Carla Hall is a Southern chef whose Nashville roots continue to inform her culinary aesthetic regardless of which region the kitchen she's cooking in is currently located. A celebrated television personality, cookbook author, and children's book author, Hall is known for her warmth and the infectious passion she brings to all of her culinary endeavors. 

Her spirit of joy was cultivated at a young age — something she keeps top of mind every time she enters a kitchen. We recently connected with Hall at 2023's New York City Wine & Food Festival (NYCWFF), where she was co-hosting the baking competition event "Baking Championship: Fall Flavors" alongside Duff Goldman, to learn about her cooking philosophy and inspiration. 

To conjure some of Hall's culinary magic for yourself, she has a recommendation. "I would start with [asking yourself] what are the things that you liked to eat as a child and recreate those or recreate the things that maybe a parent made for you or a grandparent or an aunt. And start there with your joy." For Hall, the dish that first brought her joy as a child was ice cream. "So my grandmothers both would make ice cream from scratch and we would churn it in the old-fashioned churn. So we had to work. And the payoff was that we got this amazing ice cream." 

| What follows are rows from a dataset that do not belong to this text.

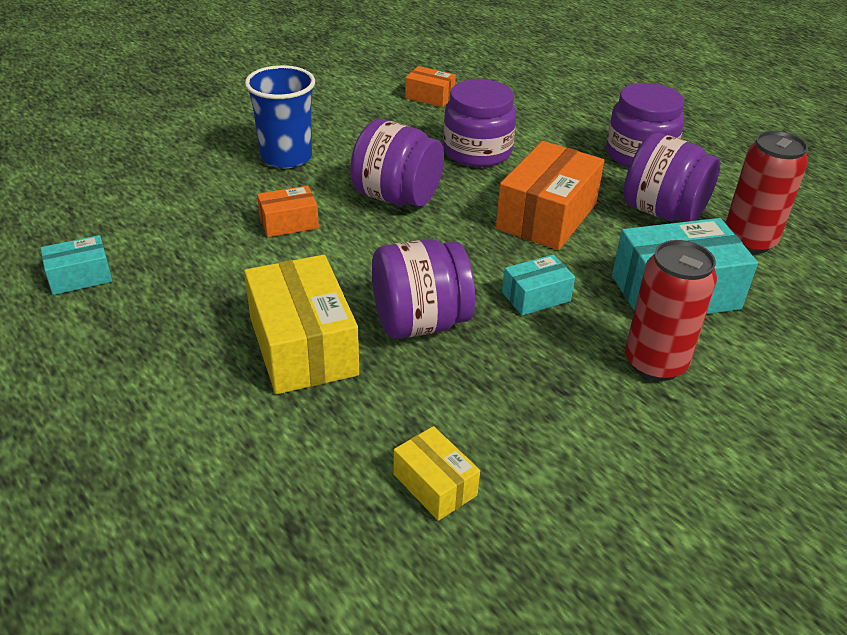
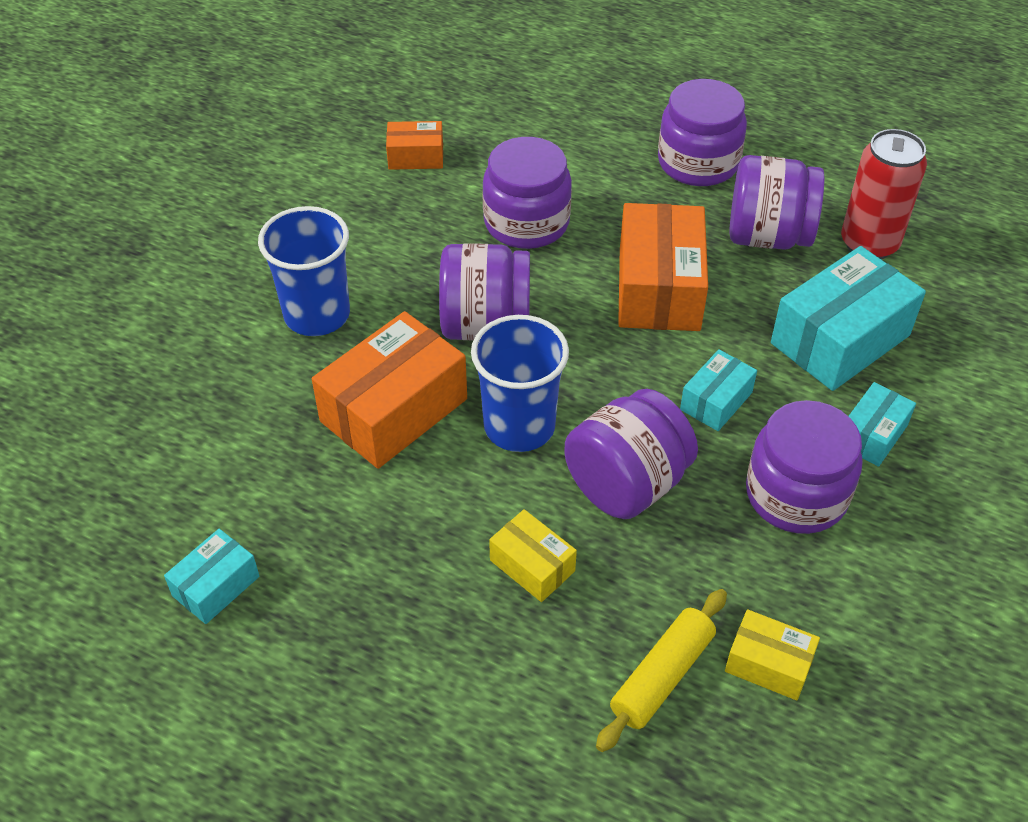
camera: 25 degrees left, 10 degrees up
yellow box [244,255,359,394] -> yellow box [489,509,577,602], size x0.53
orange box [257,186,319,237] -> orange box [312,311,467,469], size x1.90
red can [625,240,717,381] -> turquoise box [849,382,916,467]
none -> blue cup [471,315,569,452]
none -> yellow rolling pin [596,589,727,752]
none -> purple jar [746,400,862,534]

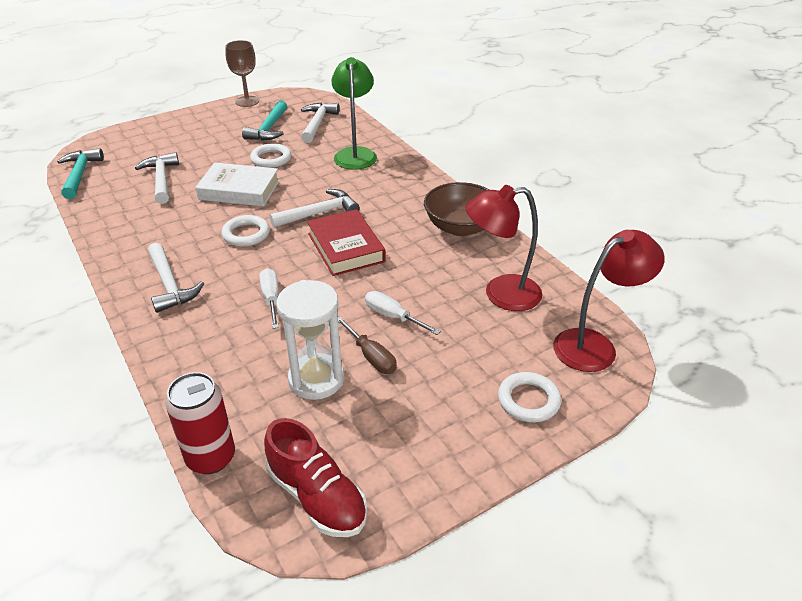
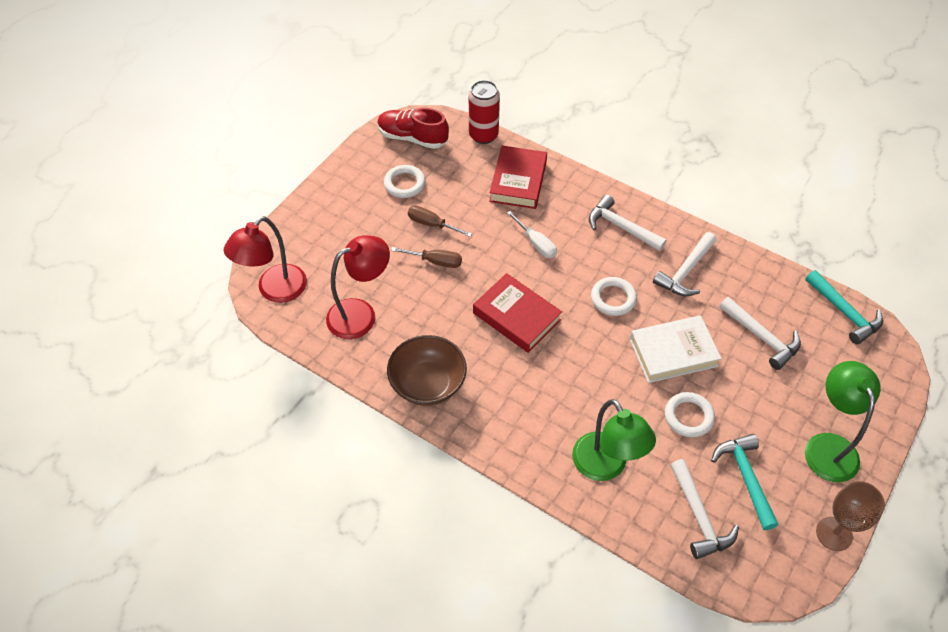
camera: 155 degrees right, 15 degrees up
white hammer [270,189,360,228] -> white hammer moved to [653,232,717,296]
white hourglass [276,280,344,400] -> none
white screwdriver [365,291,441,335] -> brown screwdriver [391,247,462,268]
white ring [498,372,561,422] -> white ring moved to [384,165,426,198]
none -> red book [489,146,547,209]
none -> green lamp [805,361,881,482]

Chasing the flavor of memory

Many children — and adults — love ice cream, but Carla Hall's connection to this quintessential dessert extends well beyond casual affection. Since churning ice cream alongside her grandmothers was Hall's entrance into the culinary landscape, for her the ice cream they churned didn't just taste delicious, it was also deeply satisfying because she had a hand in making it. 

As if things couldn't get any sweeter, as a child, Hall learned about another iconic flavor pairing from her family. "One [of my] grandmothers would make a peach cobbler to put on [the homemade] ice cream." (At Tasting Table, we heartily recommend pairing your ice cream with pie or cobbler "à la mode," as the classic French phrase goes, because the combination is simply irresistible.) When Hall embarked on her own culinary career as an adult, she found herself returning to those childhood cooking adventures for inspiration. "I was always chasing that flavor because [my grandmother] didn't have a recipe so it was just my memory. It made it fun, it made cooking fun." 

Her childhood continues to have a strong hold on the way she approaches food. "Any of the dishes that I make generally harken back to my Southern upbringing ... I'm from Nashville, so my grandmother's pound cake, my grandmother's caramel cake. I would go to people's houses and they would have this caramel cake and riposte, [It was honoring] people who passed away, but they had great food, so that would be amazing."